• Written task: Lay out the listing from its first line through the line containing "scientific name: Trifolium repens", both included, as a Markdown table with the columns Row and Line. Leave out any blank lines.

Records from a data collection
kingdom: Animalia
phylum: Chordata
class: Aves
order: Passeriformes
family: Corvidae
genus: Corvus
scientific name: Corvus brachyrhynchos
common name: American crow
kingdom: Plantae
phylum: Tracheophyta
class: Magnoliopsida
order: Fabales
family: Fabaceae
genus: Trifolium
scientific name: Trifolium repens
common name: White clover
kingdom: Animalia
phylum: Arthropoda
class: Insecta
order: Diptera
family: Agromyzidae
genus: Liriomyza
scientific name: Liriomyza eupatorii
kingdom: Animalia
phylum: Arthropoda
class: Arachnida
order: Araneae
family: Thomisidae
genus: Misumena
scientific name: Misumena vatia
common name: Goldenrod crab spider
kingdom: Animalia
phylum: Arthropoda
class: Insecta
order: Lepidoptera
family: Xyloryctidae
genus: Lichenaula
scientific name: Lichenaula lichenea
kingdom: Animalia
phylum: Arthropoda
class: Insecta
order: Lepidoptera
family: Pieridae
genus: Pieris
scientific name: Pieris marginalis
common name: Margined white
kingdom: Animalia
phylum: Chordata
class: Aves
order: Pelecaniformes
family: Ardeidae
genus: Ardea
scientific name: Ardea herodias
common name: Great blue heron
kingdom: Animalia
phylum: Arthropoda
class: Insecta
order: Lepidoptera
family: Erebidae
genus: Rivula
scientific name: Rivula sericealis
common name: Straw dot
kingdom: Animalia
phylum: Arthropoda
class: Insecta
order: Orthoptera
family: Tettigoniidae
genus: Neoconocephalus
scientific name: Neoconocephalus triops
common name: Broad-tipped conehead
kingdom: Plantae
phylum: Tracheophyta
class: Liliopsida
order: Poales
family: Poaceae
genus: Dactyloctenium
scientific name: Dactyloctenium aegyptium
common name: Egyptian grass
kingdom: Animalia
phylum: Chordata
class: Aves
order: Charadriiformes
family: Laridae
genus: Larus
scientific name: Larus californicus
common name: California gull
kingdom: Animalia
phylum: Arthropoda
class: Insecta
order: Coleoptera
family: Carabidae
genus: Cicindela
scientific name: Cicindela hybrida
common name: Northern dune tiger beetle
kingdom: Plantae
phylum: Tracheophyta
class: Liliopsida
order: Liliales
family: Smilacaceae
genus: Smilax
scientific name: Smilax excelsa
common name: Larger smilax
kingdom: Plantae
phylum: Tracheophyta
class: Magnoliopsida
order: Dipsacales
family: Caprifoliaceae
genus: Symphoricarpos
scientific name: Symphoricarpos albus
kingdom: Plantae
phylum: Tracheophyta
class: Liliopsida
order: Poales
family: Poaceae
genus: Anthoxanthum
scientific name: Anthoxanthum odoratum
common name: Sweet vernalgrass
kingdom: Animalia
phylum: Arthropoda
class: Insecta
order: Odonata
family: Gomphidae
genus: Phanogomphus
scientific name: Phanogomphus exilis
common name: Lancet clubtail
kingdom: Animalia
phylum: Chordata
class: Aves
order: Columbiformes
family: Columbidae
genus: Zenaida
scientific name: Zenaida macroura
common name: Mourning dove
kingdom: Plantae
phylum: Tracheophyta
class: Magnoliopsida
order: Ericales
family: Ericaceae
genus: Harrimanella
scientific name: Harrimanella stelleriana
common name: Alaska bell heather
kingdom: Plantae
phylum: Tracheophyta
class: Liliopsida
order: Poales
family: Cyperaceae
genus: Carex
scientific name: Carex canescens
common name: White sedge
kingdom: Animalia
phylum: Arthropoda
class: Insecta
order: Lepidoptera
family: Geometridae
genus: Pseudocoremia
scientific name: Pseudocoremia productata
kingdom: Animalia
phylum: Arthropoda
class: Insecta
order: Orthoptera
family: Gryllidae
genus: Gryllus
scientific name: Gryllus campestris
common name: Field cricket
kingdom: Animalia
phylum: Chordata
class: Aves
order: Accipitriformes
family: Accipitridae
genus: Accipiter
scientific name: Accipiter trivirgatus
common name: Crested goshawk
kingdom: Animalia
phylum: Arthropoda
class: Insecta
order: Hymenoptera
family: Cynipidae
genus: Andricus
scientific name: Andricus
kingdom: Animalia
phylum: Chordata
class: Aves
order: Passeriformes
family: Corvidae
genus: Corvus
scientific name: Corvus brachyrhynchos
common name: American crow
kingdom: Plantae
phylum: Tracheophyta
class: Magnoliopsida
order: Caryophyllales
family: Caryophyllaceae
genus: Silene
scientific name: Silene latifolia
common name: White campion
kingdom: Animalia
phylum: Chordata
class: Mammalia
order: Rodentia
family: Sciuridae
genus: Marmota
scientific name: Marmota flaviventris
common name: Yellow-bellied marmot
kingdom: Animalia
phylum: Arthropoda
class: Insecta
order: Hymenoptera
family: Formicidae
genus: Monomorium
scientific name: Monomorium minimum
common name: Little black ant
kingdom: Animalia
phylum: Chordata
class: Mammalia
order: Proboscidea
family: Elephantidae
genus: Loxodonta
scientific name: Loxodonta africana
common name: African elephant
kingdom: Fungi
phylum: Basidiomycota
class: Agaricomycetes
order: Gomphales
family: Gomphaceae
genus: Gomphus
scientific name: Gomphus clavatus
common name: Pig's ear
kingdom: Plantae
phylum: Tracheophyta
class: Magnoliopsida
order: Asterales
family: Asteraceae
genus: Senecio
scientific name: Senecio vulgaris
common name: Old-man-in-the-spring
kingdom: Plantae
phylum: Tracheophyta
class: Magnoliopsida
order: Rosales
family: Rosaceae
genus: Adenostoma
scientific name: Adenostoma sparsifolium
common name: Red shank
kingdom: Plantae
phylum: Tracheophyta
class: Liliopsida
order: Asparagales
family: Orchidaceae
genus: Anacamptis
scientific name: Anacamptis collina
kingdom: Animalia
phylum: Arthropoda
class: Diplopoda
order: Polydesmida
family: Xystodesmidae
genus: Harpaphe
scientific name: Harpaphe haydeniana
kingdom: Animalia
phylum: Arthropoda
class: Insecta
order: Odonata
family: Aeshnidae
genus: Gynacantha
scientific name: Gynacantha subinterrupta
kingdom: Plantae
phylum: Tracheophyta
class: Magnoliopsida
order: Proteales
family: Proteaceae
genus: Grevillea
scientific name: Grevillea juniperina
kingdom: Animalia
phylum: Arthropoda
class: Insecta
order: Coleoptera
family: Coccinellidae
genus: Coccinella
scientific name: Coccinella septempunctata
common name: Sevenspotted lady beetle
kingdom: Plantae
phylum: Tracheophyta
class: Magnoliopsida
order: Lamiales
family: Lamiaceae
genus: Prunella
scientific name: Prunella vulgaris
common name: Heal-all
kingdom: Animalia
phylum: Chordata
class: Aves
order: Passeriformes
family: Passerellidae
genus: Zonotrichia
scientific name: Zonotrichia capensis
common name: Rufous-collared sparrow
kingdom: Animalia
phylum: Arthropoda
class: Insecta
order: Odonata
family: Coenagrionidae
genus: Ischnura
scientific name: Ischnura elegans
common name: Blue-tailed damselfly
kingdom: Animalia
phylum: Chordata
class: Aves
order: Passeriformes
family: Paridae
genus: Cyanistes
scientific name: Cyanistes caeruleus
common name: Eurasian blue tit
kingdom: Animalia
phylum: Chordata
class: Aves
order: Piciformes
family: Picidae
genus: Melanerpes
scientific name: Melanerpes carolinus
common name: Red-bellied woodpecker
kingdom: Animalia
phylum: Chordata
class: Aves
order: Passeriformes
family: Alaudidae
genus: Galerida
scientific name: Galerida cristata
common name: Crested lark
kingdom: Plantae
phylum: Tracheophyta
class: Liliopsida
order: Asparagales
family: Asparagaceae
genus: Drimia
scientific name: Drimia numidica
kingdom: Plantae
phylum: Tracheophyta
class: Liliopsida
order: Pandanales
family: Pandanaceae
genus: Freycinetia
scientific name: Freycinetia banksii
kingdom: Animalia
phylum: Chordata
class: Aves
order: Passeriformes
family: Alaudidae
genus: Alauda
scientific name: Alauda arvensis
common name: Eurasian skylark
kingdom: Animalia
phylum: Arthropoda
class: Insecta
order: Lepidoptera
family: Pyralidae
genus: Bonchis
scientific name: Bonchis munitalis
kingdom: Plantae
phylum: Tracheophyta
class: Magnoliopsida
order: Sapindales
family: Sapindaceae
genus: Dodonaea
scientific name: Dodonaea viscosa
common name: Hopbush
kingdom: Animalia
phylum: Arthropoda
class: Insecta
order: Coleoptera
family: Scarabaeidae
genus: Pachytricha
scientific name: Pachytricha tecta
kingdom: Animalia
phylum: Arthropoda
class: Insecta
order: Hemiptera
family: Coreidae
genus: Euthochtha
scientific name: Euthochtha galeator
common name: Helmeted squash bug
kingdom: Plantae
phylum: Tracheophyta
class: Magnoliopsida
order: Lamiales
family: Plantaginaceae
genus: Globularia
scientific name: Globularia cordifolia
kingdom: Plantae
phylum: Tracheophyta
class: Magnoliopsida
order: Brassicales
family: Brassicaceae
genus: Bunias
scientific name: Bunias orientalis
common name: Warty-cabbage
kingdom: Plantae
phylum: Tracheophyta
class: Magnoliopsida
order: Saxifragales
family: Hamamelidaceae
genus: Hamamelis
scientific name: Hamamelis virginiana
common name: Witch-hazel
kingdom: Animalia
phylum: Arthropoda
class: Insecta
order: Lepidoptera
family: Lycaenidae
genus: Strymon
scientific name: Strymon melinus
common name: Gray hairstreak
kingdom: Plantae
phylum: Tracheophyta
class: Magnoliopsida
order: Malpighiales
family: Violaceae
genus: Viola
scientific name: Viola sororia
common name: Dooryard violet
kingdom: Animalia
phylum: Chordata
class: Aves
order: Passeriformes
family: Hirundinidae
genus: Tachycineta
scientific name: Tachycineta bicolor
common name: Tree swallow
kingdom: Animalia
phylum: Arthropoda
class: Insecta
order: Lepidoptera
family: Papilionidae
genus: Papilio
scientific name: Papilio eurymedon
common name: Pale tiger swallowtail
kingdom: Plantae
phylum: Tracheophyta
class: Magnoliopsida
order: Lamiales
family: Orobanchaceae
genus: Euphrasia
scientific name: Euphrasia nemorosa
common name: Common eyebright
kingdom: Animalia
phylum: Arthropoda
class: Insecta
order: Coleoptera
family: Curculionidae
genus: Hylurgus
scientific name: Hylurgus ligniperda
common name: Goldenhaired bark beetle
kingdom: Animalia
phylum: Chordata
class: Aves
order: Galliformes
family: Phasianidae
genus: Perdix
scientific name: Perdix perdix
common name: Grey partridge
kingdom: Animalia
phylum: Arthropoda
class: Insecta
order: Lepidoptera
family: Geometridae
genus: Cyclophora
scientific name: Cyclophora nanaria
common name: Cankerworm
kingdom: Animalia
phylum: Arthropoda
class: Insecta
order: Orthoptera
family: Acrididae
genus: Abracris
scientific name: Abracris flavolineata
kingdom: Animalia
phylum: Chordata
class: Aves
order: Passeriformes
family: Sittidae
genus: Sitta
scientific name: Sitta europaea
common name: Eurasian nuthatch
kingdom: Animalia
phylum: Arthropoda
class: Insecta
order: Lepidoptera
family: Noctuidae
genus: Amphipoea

• Written reply:
| Row | Line |
|---|---|
| 1 | kingdom: Animalia |
| 2 | phylum: Chordata |
| 3 | class: Aves |
| 4 | order: Passeriformes |
| 5 | family: Corvidae |
| 6 | genus: Corvus |
| 7 | scientific name: Corvus brachyrhynchos |
| 8 | common name: American crow |
| 9 | kingdom: Plantae |
| 10 | phylum: Tracheophyta |
| 11 | class: Magnoliopsida |
| 12 | order: Fabales |
| 13 | family: Fabaceae |
| 14 | genus: Trifolium |
| 15 | scientific name: Trifolium repens |